_Dataset entries_.
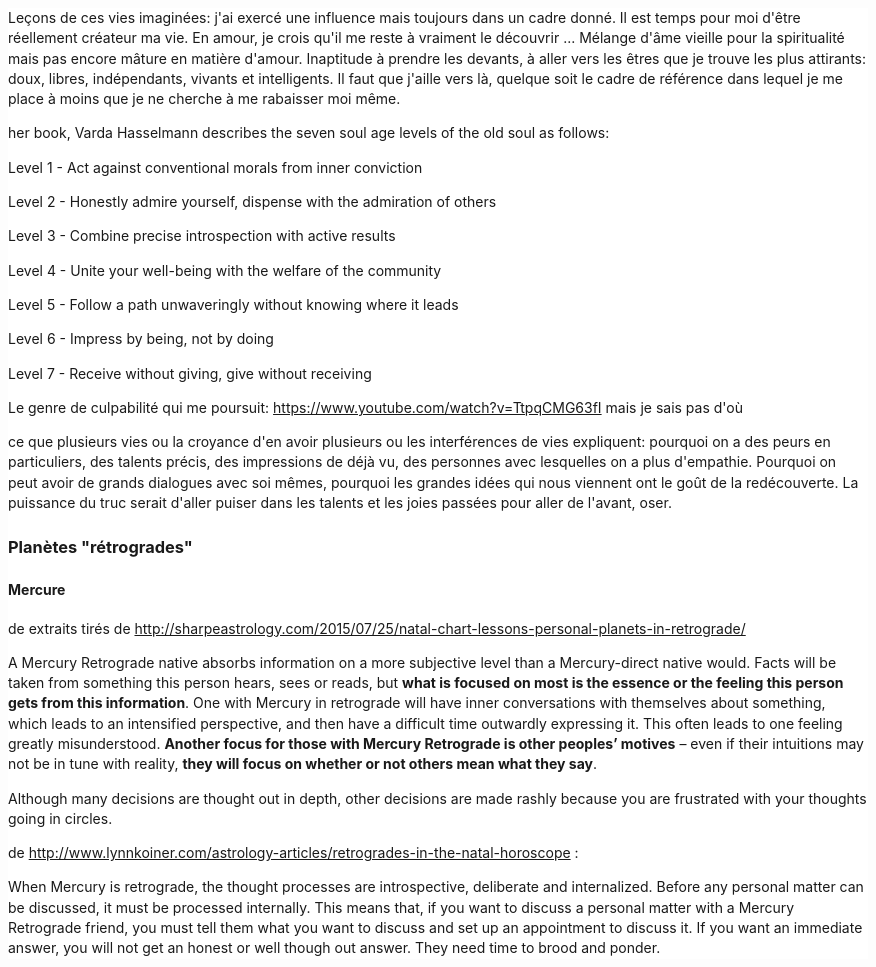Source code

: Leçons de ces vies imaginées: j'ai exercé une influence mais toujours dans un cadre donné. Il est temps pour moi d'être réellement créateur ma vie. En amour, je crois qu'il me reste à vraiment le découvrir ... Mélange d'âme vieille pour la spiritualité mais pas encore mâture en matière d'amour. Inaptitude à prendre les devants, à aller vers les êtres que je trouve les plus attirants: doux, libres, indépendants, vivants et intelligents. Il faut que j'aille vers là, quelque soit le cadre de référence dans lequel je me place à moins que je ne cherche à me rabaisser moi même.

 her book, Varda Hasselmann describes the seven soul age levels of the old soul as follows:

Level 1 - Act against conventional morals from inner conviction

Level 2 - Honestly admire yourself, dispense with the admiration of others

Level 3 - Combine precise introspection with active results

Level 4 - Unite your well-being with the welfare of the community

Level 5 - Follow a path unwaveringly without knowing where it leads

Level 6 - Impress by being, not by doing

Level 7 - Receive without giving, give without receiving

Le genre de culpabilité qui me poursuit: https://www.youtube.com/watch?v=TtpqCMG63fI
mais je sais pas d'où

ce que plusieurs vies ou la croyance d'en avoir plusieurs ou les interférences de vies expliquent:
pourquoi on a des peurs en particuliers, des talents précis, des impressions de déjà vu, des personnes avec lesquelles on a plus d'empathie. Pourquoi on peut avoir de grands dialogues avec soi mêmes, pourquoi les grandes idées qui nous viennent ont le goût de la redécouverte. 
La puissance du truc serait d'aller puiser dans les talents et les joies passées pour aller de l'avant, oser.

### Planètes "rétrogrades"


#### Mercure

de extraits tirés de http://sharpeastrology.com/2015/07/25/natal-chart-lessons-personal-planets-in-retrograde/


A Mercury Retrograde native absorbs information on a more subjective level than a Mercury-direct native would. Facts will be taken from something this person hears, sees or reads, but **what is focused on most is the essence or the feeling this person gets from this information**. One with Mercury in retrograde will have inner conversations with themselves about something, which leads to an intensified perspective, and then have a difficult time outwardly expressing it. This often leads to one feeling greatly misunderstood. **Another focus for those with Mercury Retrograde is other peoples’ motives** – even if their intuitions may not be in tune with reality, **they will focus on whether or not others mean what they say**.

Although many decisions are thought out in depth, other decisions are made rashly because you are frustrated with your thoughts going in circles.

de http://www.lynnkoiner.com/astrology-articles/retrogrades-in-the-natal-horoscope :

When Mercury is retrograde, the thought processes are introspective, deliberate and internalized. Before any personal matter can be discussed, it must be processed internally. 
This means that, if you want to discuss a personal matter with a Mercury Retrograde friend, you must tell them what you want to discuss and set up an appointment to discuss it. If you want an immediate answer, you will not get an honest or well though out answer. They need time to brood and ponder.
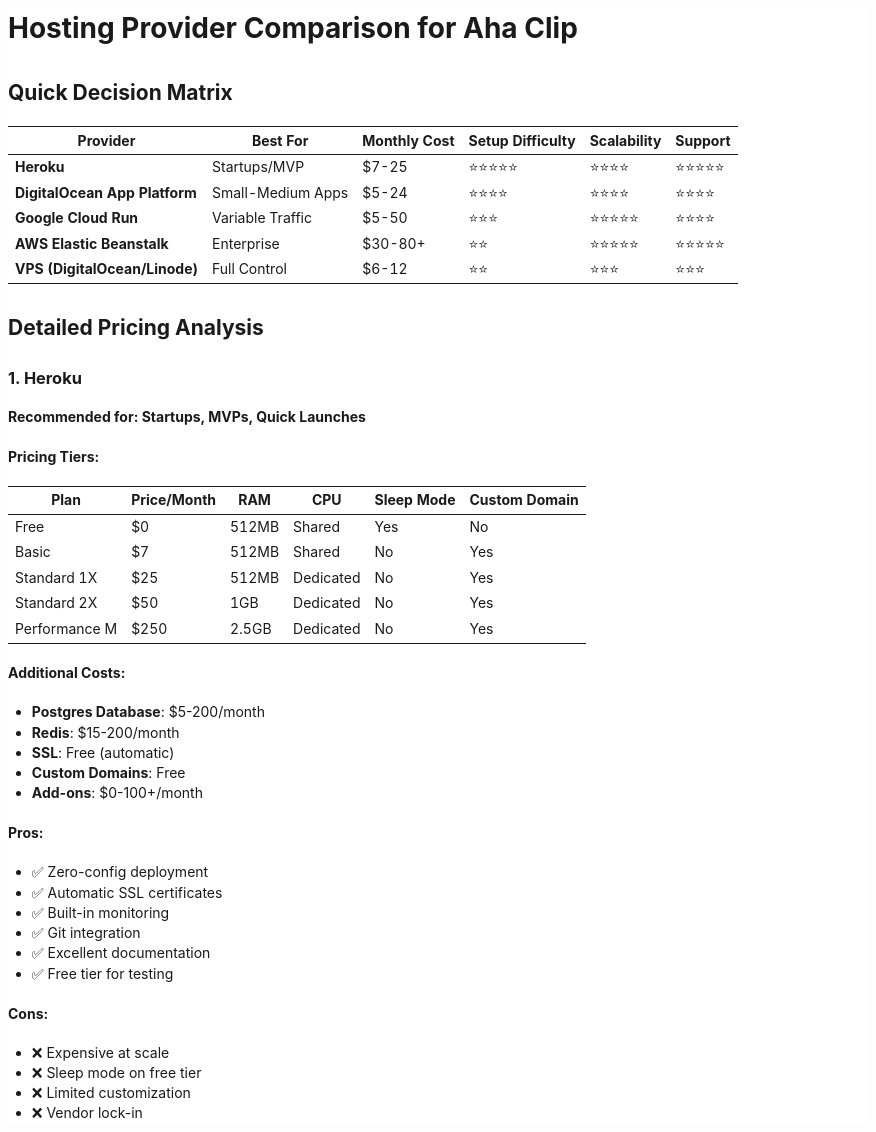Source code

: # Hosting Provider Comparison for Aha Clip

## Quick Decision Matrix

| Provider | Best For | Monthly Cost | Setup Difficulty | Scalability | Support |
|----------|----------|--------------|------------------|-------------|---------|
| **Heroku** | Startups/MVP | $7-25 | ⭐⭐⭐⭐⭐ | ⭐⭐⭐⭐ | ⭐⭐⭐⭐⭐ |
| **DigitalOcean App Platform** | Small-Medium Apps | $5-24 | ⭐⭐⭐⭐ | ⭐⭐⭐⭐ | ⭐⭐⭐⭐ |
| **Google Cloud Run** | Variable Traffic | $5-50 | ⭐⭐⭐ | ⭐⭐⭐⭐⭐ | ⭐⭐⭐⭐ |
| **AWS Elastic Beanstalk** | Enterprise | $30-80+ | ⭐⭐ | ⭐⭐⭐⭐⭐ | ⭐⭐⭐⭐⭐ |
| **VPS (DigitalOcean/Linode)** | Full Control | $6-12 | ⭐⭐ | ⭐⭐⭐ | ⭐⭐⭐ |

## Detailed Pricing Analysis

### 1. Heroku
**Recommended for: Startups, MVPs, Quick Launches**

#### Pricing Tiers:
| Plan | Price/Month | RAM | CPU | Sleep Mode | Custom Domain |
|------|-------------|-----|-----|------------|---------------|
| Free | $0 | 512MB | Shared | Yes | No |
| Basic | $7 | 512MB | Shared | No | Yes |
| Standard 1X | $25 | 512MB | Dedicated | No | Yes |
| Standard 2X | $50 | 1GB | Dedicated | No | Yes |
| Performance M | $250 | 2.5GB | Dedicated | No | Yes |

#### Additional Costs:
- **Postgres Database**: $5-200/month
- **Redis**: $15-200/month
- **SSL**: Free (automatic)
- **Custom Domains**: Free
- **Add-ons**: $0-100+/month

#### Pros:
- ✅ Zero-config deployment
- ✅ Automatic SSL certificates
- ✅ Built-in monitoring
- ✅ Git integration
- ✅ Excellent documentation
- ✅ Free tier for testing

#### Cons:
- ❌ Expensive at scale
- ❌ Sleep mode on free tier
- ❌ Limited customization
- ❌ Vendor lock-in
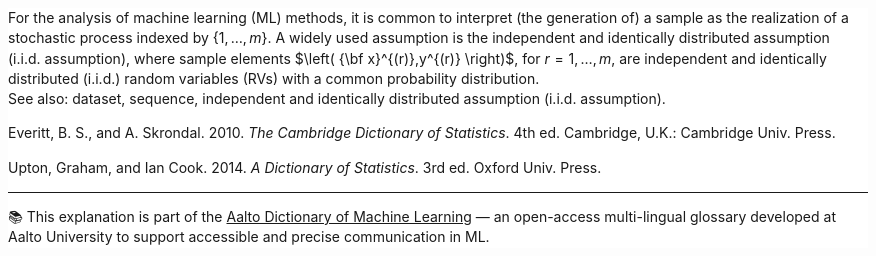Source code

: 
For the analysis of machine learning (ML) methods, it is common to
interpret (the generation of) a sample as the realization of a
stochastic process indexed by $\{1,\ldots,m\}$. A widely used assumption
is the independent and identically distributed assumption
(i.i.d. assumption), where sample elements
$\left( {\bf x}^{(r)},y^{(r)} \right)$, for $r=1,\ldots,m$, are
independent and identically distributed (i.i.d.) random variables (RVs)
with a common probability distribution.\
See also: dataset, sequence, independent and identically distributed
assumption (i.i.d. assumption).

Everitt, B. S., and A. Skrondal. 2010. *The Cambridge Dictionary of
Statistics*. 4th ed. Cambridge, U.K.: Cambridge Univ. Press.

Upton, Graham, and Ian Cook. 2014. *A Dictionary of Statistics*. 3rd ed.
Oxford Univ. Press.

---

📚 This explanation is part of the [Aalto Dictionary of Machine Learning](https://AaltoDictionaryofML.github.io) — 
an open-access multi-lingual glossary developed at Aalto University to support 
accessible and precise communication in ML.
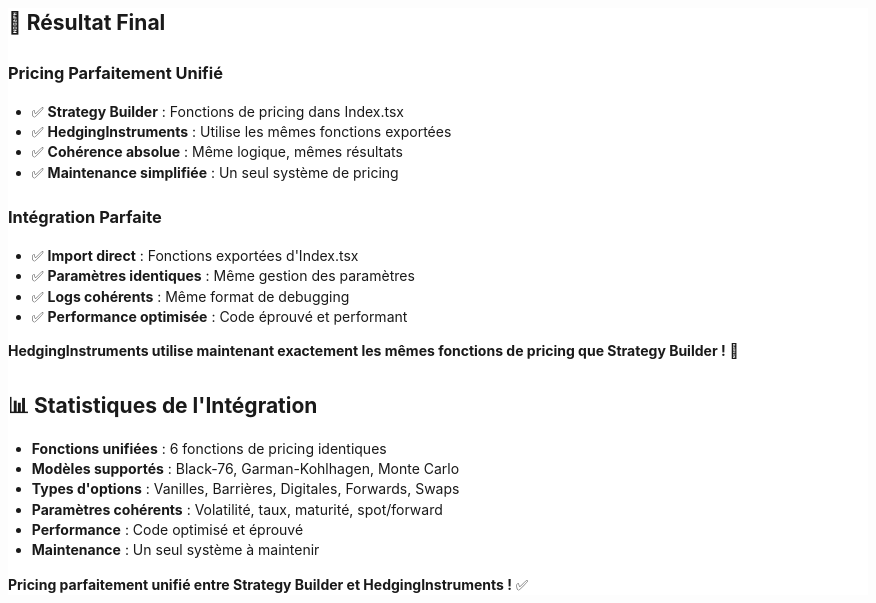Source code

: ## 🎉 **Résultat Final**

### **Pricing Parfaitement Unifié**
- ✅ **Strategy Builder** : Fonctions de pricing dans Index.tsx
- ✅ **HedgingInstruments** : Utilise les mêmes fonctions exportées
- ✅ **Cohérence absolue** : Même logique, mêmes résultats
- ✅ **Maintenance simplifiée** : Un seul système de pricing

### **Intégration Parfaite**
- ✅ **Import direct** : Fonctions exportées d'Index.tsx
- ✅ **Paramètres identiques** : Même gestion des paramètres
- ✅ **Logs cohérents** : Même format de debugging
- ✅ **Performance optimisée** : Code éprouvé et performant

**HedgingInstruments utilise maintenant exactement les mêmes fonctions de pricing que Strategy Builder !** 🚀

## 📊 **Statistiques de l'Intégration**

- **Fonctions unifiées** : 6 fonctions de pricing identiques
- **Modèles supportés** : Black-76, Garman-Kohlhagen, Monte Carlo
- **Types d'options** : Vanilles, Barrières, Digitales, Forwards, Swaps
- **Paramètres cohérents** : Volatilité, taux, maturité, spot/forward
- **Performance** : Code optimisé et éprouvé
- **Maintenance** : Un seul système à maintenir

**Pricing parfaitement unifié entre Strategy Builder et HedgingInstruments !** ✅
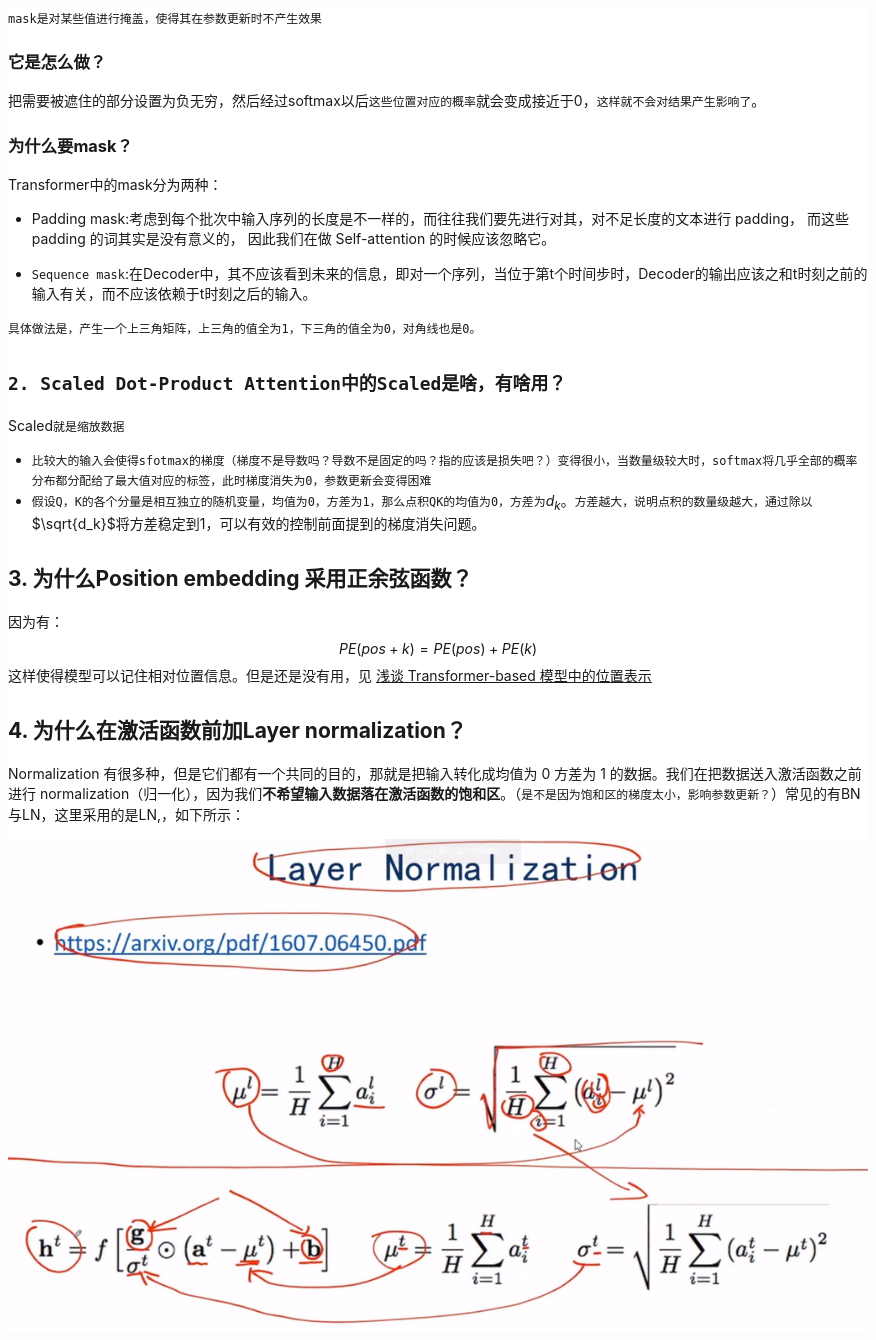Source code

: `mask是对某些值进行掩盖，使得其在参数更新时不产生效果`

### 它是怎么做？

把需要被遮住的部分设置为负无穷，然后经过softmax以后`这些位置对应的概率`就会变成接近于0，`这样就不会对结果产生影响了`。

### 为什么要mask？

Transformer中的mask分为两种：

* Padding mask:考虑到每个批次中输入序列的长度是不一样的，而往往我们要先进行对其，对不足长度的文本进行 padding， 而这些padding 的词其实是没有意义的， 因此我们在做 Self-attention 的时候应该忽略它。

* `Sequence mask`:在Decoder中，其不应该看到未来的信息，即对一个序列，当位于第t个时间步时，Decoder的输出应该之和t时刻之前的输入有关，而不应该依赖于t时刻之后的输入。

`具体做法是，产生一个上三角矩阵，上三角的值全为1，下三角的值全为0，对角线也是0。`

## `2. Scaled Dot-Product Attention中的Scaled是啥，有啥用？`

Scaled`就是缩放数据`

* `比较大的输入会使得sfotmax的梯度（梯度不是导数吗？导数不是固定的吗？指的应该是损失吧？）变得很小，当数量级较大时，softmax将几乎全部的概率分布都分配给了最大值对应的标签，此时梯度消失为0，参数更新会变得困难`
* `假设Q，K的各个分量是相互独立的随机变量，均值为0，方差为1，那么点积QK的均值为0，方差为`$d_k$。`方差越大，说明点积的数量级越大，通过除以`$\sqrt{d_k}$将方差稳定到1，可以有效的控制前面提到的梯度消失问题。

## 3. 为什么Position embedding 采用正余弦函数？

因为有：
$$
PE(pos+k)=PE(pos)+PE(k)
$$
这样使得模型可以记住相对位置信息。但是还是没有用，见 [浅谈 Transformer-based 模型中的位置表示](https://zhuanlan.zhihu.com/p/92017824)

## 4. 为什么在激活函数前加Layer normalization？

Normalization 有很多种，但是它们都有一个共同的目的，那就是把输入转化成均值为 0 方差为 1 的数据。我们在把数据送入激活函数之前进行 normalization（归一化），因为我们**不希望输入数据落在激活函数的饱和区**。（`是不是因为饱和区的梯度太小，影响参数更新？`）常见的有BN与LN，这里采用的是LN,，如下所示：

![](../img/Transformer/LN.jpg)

_Instructions for the task_. Up to and including the line that holds "Level 3 - Combine", restate word for word each line of the records from their start, and only those lines, leaving out the pictures.

_Response to this task_.
Source code

: Leçons de ces vies imaginées: j'ai exercé une influence mais toujours dans un cadre donné. Il est temps pour moi d'être réellement créateur ma vie. En amour, je crois qu'il me reste à vraiment le découvrir ... Mélange d'âme vieille pour la spiritualité mais pas encore mâture en matière d'amour. Inaptitude à prendre les devants, à aller vers les êtres que je trouve les plus attirants: doux, libres, indépendants, vivants et intelligents. Il faut que j'aille vers là, quelque soit le cadre de référence dans lequel je me place à moins que je ne cherche à me rabaisser moi même.

 her book, Varda Hasselmann describes the seven soul age levels of the old soul as follows:

Level 1 - Act against conventional morals from inner conviction

Level 2 - Honestly admire yourself, dispense with the admiration of others

Level 3 - Combine precise introspection with active results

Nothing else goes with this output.